(Bloomberg) -- Argentina’s central bank shook local markets by raising its key interest rate, a surprise move aimed at stemming a record decline in the currency and restoring credibility to its inflation-fighting credentials.
The seven-day repo rate was increased 3 percentage points to 30.25 percent effective immediately, the central bank said in a statement, adding that the objective of the decision was to contain inflation that is near 25 percent. The move was all the more unexpected because policy makers had held borrowing costs in a meeting on Tuesday. The bank said it will act again if necessary.
"They confused the market this week, and they’re paying for that mistake now," said Edwin Gutierrez, head of emerging-market sovereign debt at Aberdeen Standard Investments in London. "We all know that they don’t have endless firepower."
Central bank President Federico Sturzenegger has now puzzled markets twice since December, when the government eased the inflation target allowing officials to pursue looser monetary policy to help bolster a nascent economic recovery. The decision was "poorly communicated" and was followed by an ill-timed and controversial 150 basis-point rate cut in January in the face of a sharp deterioration of inflation expectations, Goldman Sachs Group Inc. said at the time.

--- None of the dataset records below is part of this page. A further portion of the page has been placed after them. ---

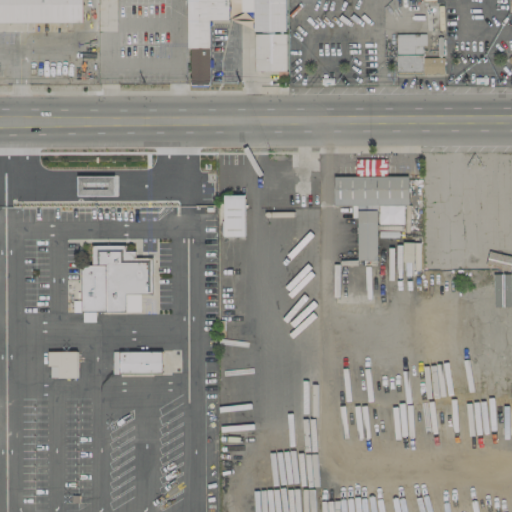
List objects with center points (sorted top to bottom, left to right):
road: (137, 9)
building: (40, 11)
building: (269, 16)
road: (142, 24)
road: (86, 26)
building: (201, 36)
road: (358, 40)
road: (8, 52)
building: (270, 52)
building: (414, 56)
road: (117, 65)
road: (244, 73)
road: (17, 86)
road: (382, 87)
road: (328, 90)
road: (107, 93)
road: (255, 118)
road: (375, 156)
road: (255, 165)
building: (371, 169)
road: (330, 182)
building: (95, 186)
building: (374, 195)
building: (233, 216)
road: (93, 227)
building: (366, 235)
building: (410, 252)
road: (185, 254)
building: (112, 279)
building: (113, 281)
road: (2, 317)
building: (88, 317)
road: (94, 333)
road: (262, 336)
building: (136, 362)
building: (63, 363)
road: (95, 389)
road: (332, 408)
road: (187, 451)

What followed was a freefall of the peso, making it the worst-performing major currency this year. The bank spent more than $3 billion this week, or about 5 percent of reserves, to defend the peso as it hit a record low. Those efforts weren’t enough to offset global pessimism toward riskier assets, renewed dollar strength and an exodus of overseas investors from Argentina after a new income tax for foreigners took effect this week.
The peso, which had fallen as much as 1.8 percent earlier in the day, closed 0.1 percent higher at 20.54 per dollar. Still, its 10 percent plunge this year is the worst among major currencies, and trails only the Angolan kwanza and Venezuelan bolivar globally.

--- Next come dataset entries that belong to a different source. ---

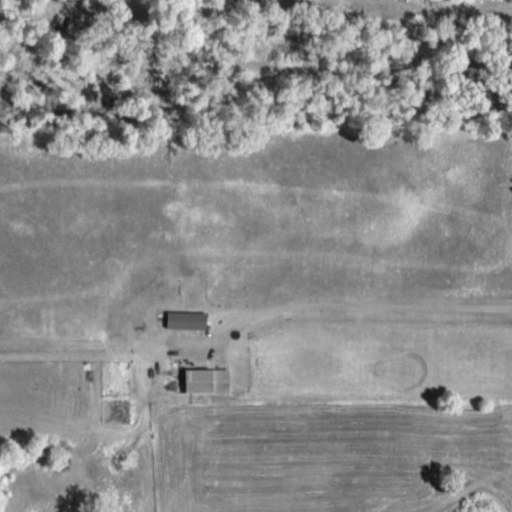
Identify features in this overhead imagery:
road: (351, 296)
building: (183, 320)
building: (202, 381)
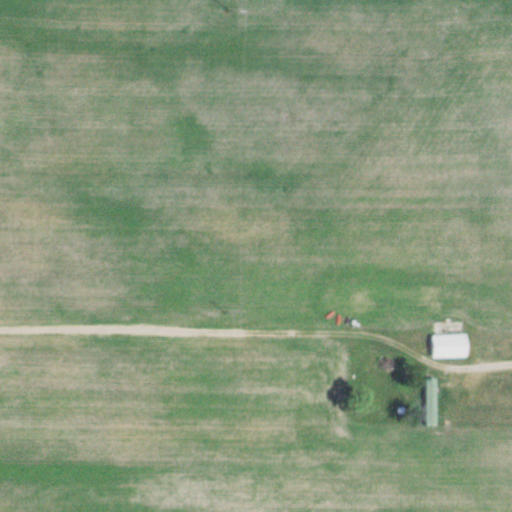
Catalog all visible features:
building: (444, 347)
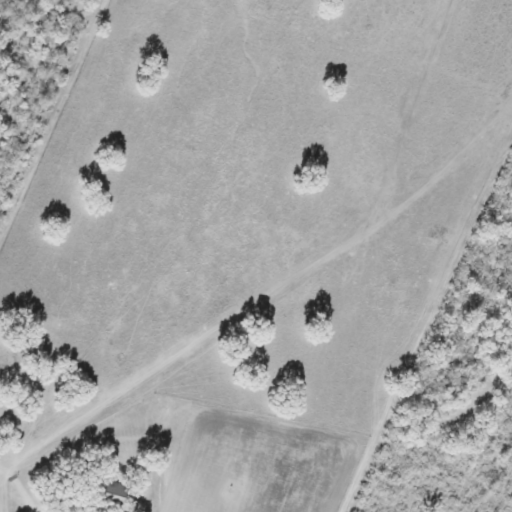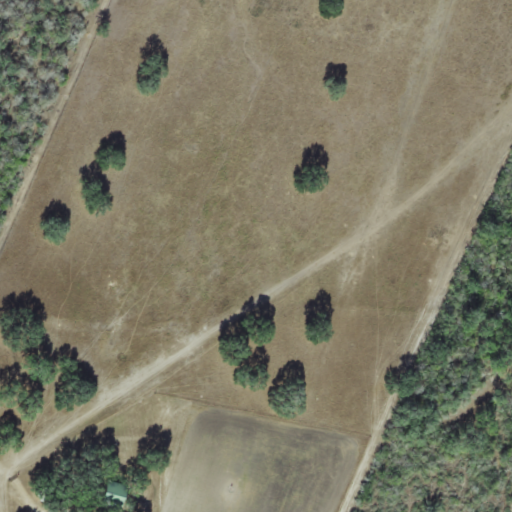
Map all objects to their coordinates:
building: (112, 494)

“The pressure on the FX led to a situation where there was a need to give a message to foreign markets,” said Alejo Costa, the head of strategy at BTG Pactual Argentina. “They needed to give a strong additional policy signal.”
The central bank’s spot-market intervention this week accelerated from just $2 billion spent in the entire year until Monday. Analysts questioned how much more the central bank wanted to spend on intervention with downward pressure on the peso mounting.
Policy makers are concerned that a weaker peso will fuel inflation that’s already running at an annual pace of 25 percent. President Mauricio Macri has made slowing price increases one of his top priorities since he took office in late 2015 vowing to jumpstart investment. But that goal has often conflicted with another top goal: ensuring robust economic growth.
The hike is a boon for investors like Gutierrez, who hold local assets, and have benefited from the highest local rates in the world, now 300 basis points higher, and from a stable currency thanks to the central bank’s participation in the market starting in March.
"We still like the medium-term story, but the confused policy and conflict among the economic team has not been positive, and we’re now seeing the end-product of that conflict," he said. "It remains to be seen whether this is enough. That remains a function of what inflation looks like in coming months."
Even after the plunge this year, the country’s real effective exchange rate -- the purchasing power adjusted for inflation -- suggests that the peso may still have further to fall. The peso’s equilibrium value should be at 22.45 per dollar, analysts at BNP Paribas wrote in a note yesterday that highlighted intervention in the currency market as "a band-aid to a more structural problem." That’s above the end-year forecast by analysts surveyed by Bloomberg, who expect the peso to end the year at 21.4 per dollar.